The unexpected in the life of Víctor Pulido
As an example of his surprise at receiving the Ramsar award, Víctor told us a story from his childhood that left an indelible mark on his memory. As many other Peruvians, Víctor admires to the point of devotion the writer José María Arguedas, who represented and still represents a clear but painful vision of the world of the Andes. Many see in him a lucid, passionate interpreter of the local reality, and youth of that period, among them Víctor Pulido, felt a fervour for Arguedas, who combined an intimate love of the land with the political objectives of recognition of ethnic rights and social justice.

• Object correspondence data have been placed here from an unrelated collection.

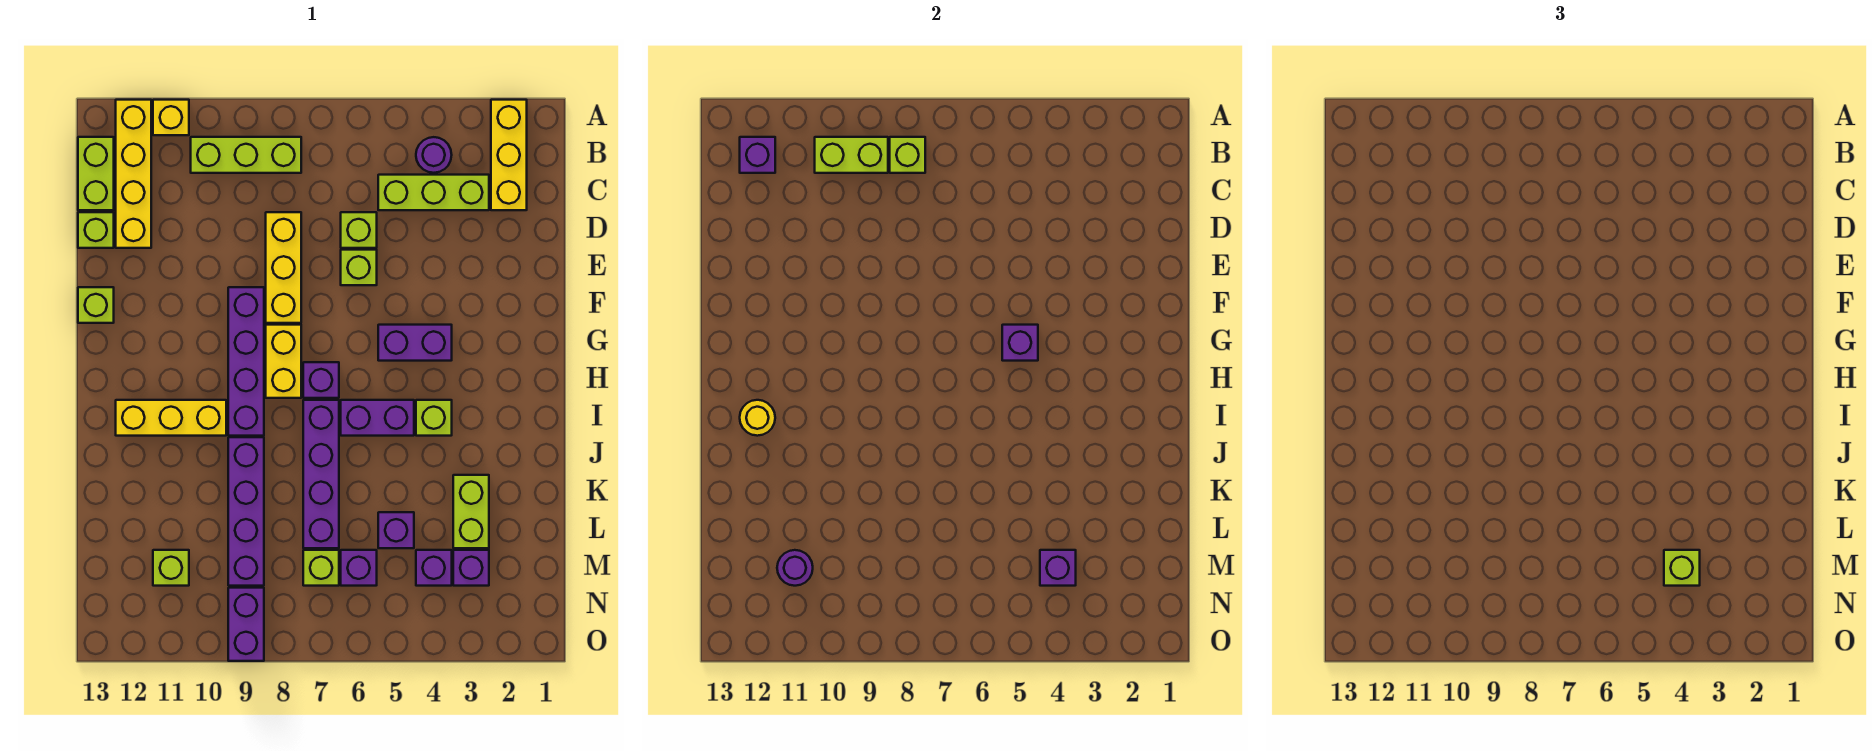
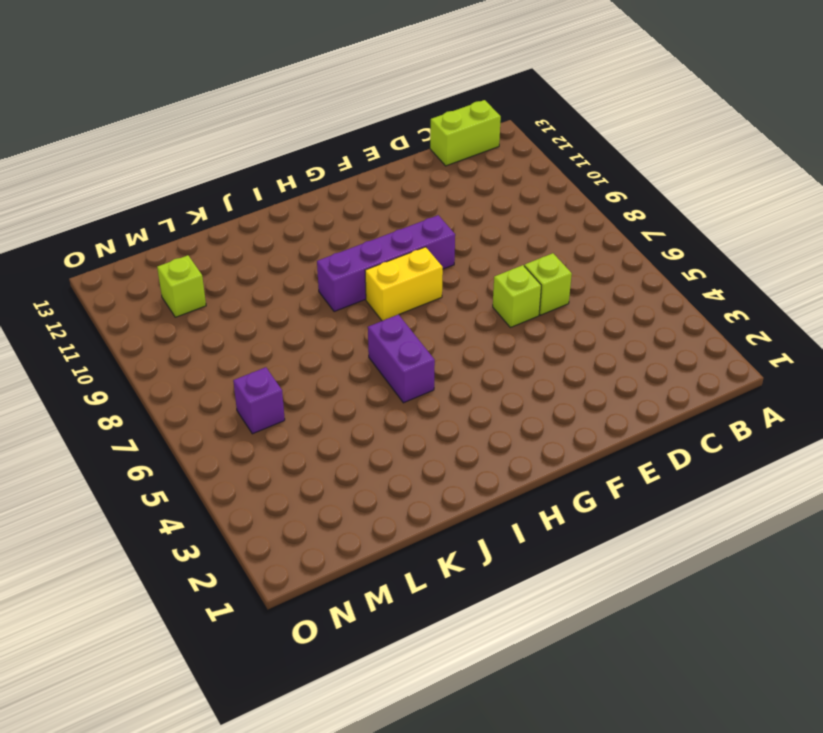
none -> yellow brick A2:C2 level 1
none -> yellow brick A11 level 1
none -> yellow brick A12:D12 level 1
none -> purple round brick B4 level 1

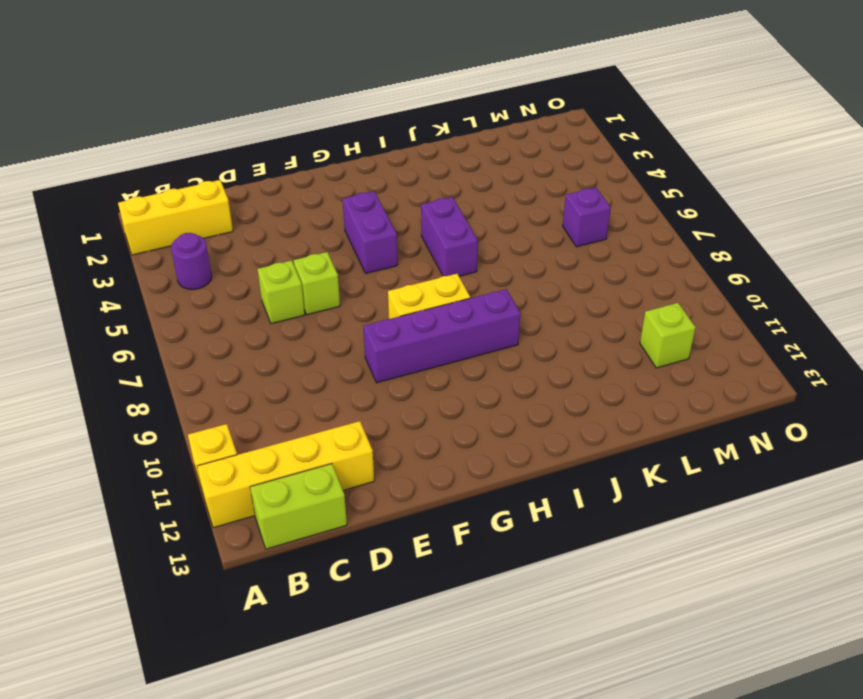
none -> lime brick B8:B10 level 1
none -> lime brick C3:C5 level 1
none -> yellow brick D8:F8 level 1
none -> lime brick D13 level 1

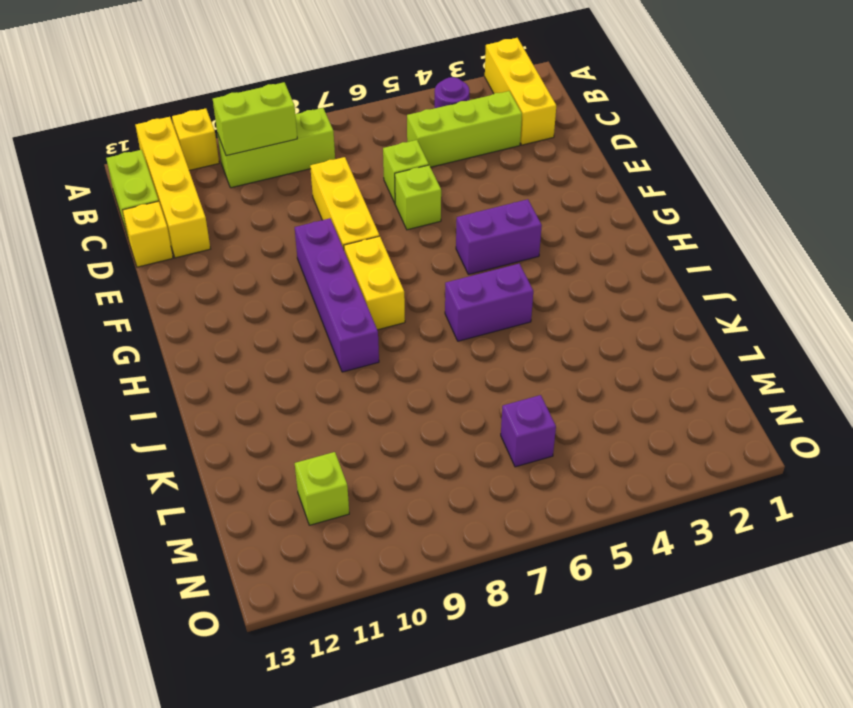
yellow brick D13 level 1 -> lime brick D13 level 1
none -> lime brick F13 level 1
none -> purple brick H7 level 1
none -> lime brick I4 level 1
none -> purple brick I7:L7 level 1

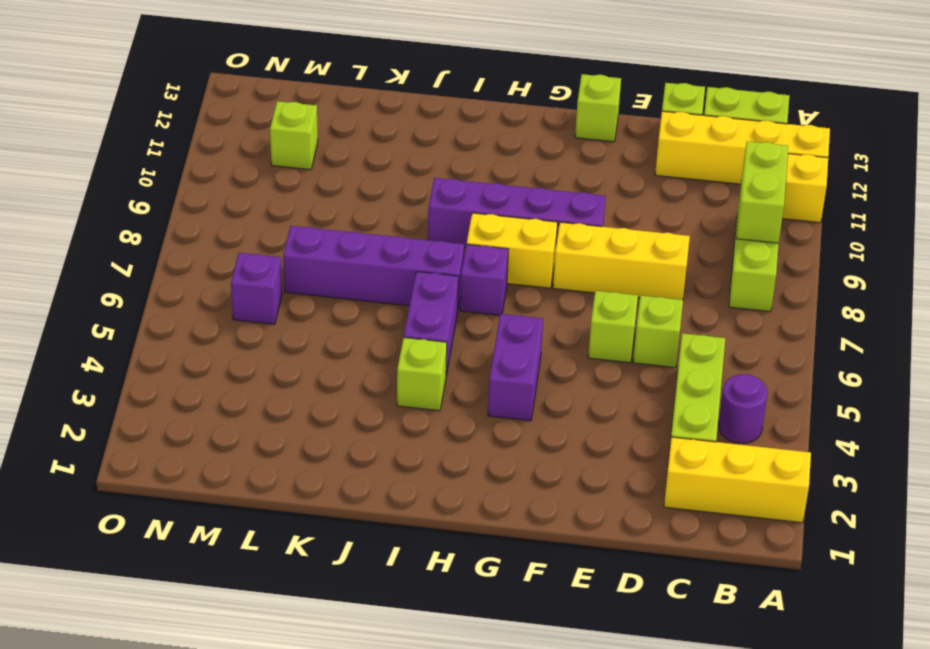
none -> yellow brick I10:I12 level 1
none -> purple brick J9:M9 level 1
none -> lime brick K3:L3 level 1
none -> purple brick L5 level 1

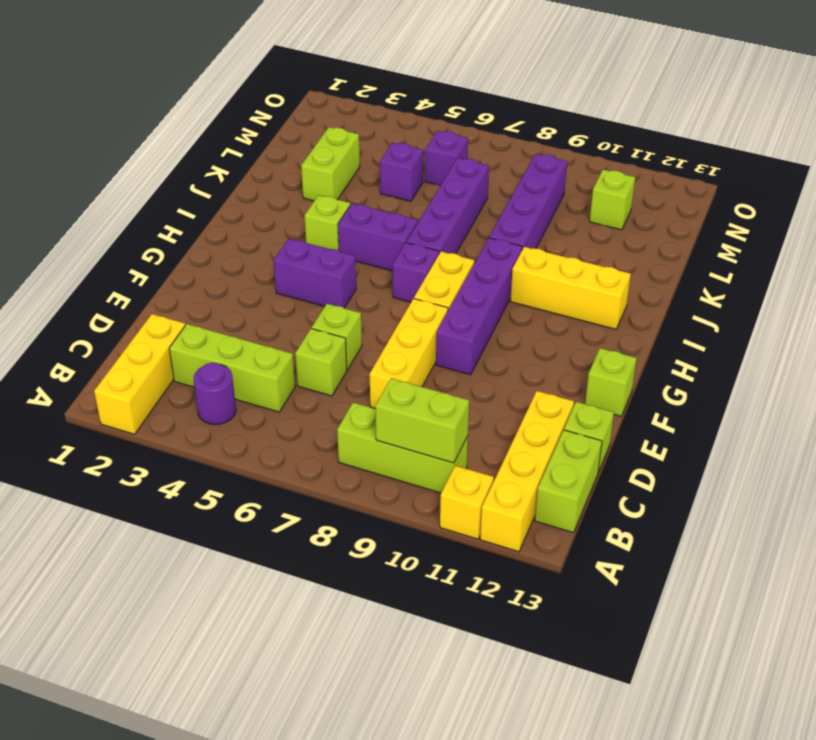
none -> purple brick M3 level 1
none -> purple brick M4 level 1
none -> lime brick M7 level 1
none -> purple brick N9:O9 level 1

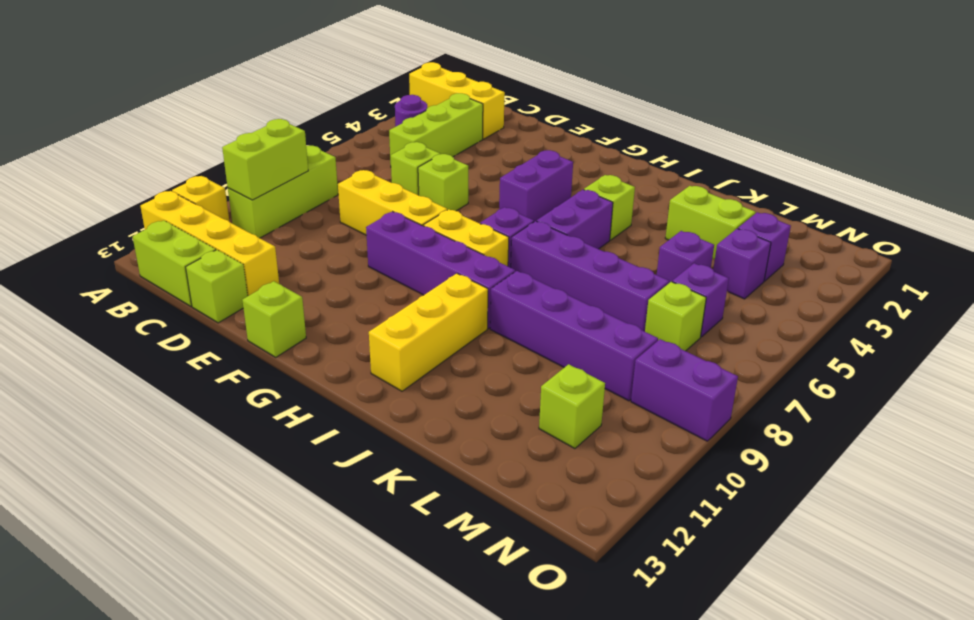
none -> lime brick B8 level 2
none -> purple brick B12 level 2
none -> purple brick G5 level 2
none -> yellow round brick I12 level 2

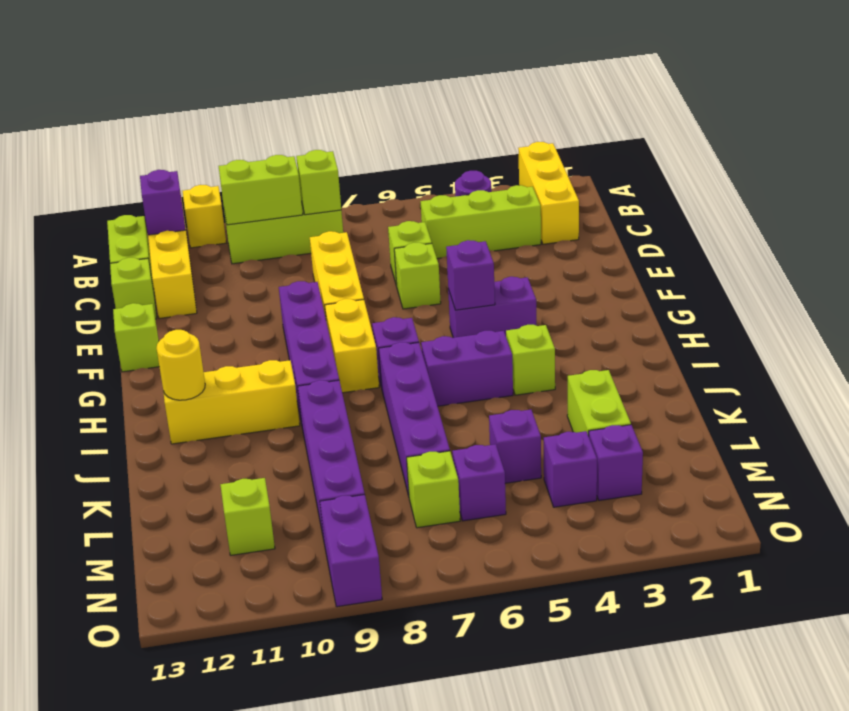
none -> purple brick M4 level 2
none -> purple round brick M11 level 2
none -> lime brick M4 level 3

The only direct contact between the young Víctor, at the time only fifteen, and the writer José María Arguedas took place under chance circumstances in the emergency room of a modest hospital. Recovering from acute dehydration, Víctor noticed with concern another stretcher next to him with someone who appeared to be dying. In the state he was in, he had the nightmarish impression that his potential roommate was remarkably identical in appearance to his idol, José María Arguedas. It didn't take him long to understand that it was not a hallucination, but, in fact, the patient was the famous writer who in a moment of deep depression had shot himself in the head.
A man who astonishes
In Spanish, "pulido" means immaculate, conscientious in behaviour; and this is exactly part of what Víctor is, but only a part. His surname does not reveal that in addition he is a passionate human being combining a relentless struggle for defending nature with a deep love for poetry and an unusual aptitude for communicating ideas, as well as a gift for making them understandable even to those who are only slightly open to his ideas.
Although the Ramsar Award surprised him, he, with modesty but not without pride, and all Peruvians, with pride that need not hide behind modesty, know that this award is in good hands and that it is certain to serve to empower further his very important work.